Let's take an example. For example, in the triangle ABC, ab=ac, and AD is the height of the edge of bc. Verify: bd=cd.
At this point, we can use the conclusion that the middle line on the bottom edge of the isosceles triangle is equal to half of the bottom edge. Because ab=ac, d is the midpoint of bc, so bd=cd. This makes it easy to prove the conclusion.

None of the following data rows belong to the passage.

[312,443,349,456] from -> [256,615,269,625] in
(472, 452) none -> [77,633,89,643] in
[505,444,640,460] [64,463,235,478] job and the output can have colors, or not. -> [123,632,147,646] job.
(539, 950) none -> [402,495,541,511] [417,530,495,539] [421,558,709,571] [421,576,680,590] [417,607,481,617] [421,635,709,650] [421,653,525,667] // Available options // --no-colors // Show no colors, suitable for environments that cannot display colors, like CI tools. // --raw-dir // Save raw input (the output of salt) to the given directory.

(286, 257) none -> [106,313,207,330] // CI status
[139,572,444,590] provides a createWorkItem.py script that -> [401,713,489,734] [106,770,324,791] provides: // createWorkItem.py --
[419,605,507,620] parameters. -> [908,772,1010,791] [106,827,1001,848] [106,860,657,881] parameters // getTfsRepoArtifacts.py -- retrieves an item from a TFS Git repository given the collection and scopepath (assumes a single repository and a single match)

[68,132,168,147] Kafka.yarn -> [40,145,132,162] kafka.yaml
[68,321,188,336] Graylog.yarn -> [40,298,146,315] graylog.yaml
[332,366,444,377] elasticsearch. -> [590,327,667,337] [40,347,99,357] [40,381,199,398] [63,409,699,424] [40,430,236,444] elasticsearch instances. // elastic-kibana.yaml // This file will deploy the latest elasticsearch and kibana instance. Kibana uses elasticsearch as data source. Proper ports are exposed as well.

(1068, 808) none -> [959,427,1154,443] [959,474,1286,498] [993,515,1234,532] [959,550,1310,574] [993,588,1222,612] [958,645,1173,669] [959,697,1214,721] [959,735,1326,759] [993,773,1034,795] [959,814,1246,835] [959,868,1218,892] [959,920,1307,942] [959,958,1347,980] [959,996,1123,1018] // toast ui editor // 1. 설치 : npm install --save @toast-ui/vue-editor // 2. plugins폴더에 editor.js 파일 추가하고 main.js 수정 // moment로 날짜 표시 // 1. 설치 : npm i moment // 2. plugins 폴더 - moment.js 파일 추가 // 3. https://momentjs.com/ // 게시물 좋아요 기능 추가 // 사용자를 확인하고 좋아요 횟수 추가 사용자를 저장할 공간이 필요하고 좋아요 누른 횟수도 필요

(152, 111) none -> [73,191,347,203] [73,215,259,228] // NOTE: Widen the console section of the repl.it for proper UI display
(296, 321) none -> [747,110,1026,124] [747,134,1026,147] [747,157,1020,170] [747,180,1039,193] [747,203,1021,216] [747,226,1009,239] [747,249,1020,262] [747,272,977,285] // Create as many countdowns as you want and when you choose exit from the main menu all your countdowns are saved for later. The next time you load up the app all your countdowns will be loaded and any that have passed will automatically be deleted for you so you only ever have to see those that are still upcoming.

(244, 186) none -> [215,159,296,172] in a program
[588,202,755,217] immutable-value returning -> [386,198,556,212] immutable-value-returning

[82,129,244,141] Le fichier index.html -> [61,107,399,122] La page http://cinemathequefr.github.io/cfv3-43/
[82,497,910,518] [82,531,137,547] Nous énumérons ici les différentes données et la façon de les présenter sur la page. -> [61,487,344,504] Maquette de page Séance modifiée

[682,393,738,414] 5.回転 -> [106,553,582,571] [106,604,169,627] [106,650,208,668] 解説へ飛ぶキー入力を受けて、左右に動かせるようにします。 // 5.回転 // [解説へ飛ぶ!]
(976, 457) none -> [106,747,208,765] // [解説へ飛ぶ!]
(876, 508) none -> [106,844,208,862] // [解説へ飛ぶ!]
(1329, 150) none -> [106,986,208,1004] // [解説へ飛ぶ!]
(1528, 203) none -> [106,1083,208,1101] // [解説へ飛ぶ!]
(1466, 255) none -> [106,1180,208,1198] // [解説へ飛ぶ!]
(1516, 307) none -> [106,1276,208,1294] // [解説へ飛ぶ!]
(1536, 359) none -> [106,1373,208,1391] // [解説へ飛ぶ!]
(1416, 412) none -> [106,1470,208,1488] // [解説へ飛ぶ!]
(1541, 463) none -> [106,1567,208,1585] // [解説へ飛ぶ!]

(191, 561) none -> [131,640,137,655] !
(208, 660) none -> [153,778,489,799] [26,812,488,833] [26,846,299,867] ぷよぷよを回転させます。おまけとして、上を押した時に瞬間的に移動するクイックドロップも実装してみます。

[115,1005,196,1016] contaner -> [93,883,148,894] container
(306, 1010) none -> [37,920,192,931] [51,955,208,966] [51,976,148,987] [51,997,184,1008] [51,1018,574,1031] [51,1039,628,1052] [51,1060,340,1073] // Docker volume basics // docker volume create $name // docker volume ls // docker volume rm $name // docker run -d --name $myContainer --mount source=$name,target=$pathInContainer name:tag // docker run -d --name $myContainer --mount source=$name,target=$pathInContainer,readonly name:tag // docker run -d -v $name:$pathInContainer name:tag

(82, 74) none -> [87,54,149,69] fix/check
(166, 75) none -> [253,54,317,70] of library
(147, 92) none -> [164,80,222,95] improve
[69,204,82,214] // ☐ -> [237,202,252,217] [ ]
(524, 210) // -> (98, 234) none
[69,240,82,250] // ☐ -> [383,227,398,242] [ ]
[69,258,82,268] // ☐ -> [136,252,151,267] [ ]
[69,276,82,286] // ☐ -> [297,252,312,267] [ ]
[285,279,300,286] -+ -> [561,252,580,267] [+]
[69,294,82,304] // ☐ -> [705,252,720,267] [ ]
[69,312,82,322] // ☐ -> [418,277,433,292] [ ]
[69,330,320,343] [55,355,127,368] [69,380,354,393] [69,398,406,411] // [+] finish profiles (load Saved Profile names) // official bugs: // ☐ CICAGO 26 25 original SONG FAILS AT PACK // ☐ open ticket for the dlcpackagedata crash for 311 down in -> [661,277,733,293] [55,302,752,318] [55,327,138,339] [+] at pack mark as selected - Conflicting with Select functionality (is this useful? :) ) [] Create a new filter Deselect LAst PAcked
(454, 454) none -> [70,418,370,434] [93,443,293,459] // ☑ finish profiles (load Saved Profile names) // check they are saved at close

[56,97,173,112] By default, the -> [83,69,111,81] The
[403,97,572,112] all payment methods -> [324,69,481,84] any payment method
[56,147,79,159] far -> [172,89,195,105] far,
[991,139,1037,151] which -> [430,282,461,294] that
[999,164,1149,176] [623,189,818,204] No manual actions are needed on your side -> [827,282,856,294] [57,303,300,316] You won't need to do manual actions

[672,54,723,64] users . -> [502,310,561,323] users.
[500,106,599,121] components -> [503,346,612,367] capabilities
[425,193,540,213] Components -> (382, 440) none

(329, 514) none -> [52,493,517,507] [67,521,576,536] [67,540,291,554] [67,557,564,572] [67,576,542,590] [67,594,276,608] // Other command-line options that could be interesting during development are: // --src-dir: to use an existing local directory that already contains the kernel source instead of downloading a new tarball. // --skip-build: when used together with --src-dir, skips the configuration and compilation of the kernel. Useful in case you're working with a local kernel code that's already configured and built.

Let's take another example. For example, in a rectangular ABCD, AE is perpendicular to BD to E, and EC is perpendicular to AD to F. Verification: The quadrilateral AECF is a square. At this time, we can understand the problem through the model dynamics.
First of all, due to the nature of the rectangle, we know that AD is parallel to BC, so AECF is a parallelogram. Then, since AE is perpendicular to BD to E and EC is perpendicular to AD to F, AE=EC can be derived. This proves that the quadrilateral AECF is a square.
One last example. For example, in the circle O, ab is the diameter, Cd is a string, and Ab is perpendicular to Cd. Verification: CB=DA. At this time, we can understand the problem through the model dynamics.
First of all, we can take an arbitrary point E on the circle O, connect AE and extend the intersection of Cb at the point F. Since AB is the diameter, AE is perpendicular to CB. And because AB is perpendicular to CD, we can conclude that the quadrilateral CFF is rectangular. This proves that CB=DA.
If you have children, please collect it!Let children seize the time to learn, practice, memorize and skillfully master and flexibly use these knowledge points, and easily get high scores in mathematics!If you have a piece of furniture at home, it is recommended to start with a copy of "Junior High School Mathematics." Geometric Auxiliaries" systematic Xi.
Middle School Mathematics Geometry Auxiliary Line is a learning Xi tutorial book for junior high school mathematics geometry problems. It covers a variety of common geometry guide line methods and techniques and is designed to help students solve a variety of geometry problems.
The main contents of the book include:
Angular bisector auxiliary line: The construction of congruent triangles by using angular bisector is one of the important methods to solve geometric problems. This book explains in detail how to use bisector auxiliary lines in problems, such as by extending the extension of the BE and CD lines at a point.
Truncation and complement the short construction congruence: It is a common method to solve geometric problems by intercepting long line segments or complementing ** segments to construct congruent triangles. This book explains in detail how to use truncation in the problem, such as intercepting ae=ac on ab, and then proving the conclusion by the trilateral relationship of congruence and forming a triangle.
Three-in-one construction of isosceles triangle: Using the properties of three-in-one to construct an isosceles triangle is one of the important methods to solve geometric problems. This book explains in detail how to use the three-in-one method in the problem, such as extending this perpendicular line to intersect the other side to obtain an isosceles triangle, and then perform a congruence proof.
Angular bisector + parallelism: It is a common method to solve geometric problems by using the properties of angular bisector and parallel lines to construct congruent triangles or parallelograms. In this book, we explain in detail how to use the angle bisector + parallel line method in the problem, such as passing the C point as the AD perpendicular line, and the congruence can be obtained.
In addition, this book provides a large number of example problems and practice Xi for different types of problems, so that students can master various geometric auxiliary line methods and techniques through practice.
Overall, "Middle School Mathematics and Geometry Auxiliary Lines" is a very practical Xi tutorial book, which is suitable for junior high school students to read and learn Xi. By reading this book, I believe you will be able to better grasp the knowledge of geometry and improve your ability to solve geometric problems.